A pipeline router selects the appropriate engine based on the agent's configuration. Both implement the same session interface, making them interchangeable.

Lessons Learned

Twilio SDK quirks are real. The areaCode parameter must be a number, not a string. Local and toll-free number searches have separate type signatures. Some response fields aren't in the TypeScript types and require casting.

Lazy initialization patterns are essential for serverless-adjacent architectures. Any SDK that eagerly initializes (Firebase, database clients) will break Next.js builds. A proxy pattern that defers initialization until runtime is clean and transparent.

Codec alignment matters more than model speed. Shaving 150ms off transcoding latency had a bigger perceptual impact than any model optimization. Users notice when a voice agent hesitates.
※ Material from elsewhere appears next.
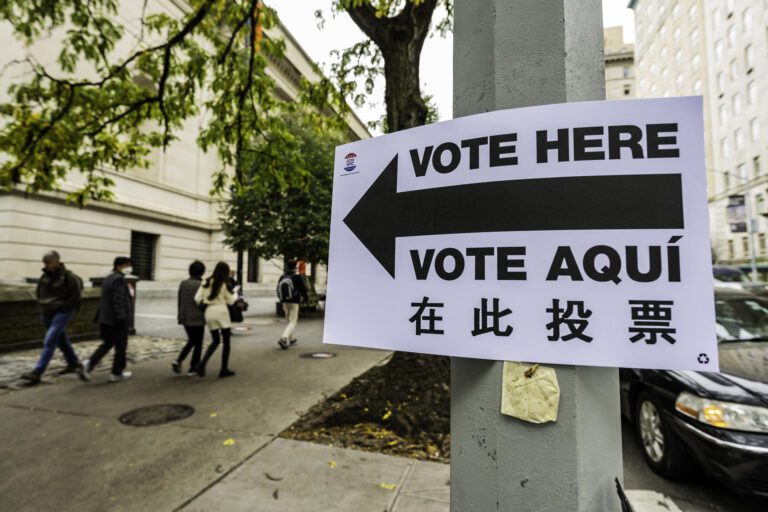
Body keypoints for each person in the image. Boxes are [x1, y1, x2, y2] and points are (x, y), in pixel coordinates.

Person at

Auto-provisioning reduces onboarding friction dramatically. Every manual step is a drop-off point. Automatically provisioning the phone number and generating the agent prompt cut onboarding from ~10 minutes to under 2.

What's Next

  • Analytics dashboard with call volume trends and lead conversion
  • Calendar and CRM integrations via agent tools
  • Outbound calling campaigns
  • Team collaboration features

The core insight: contractors don't need another app to manage. They need something that works the moment they set it up and sends them a text when it matters. Everything in the architecture — from zero-transcoding audio to auto-provisioned numbers — serves that goal.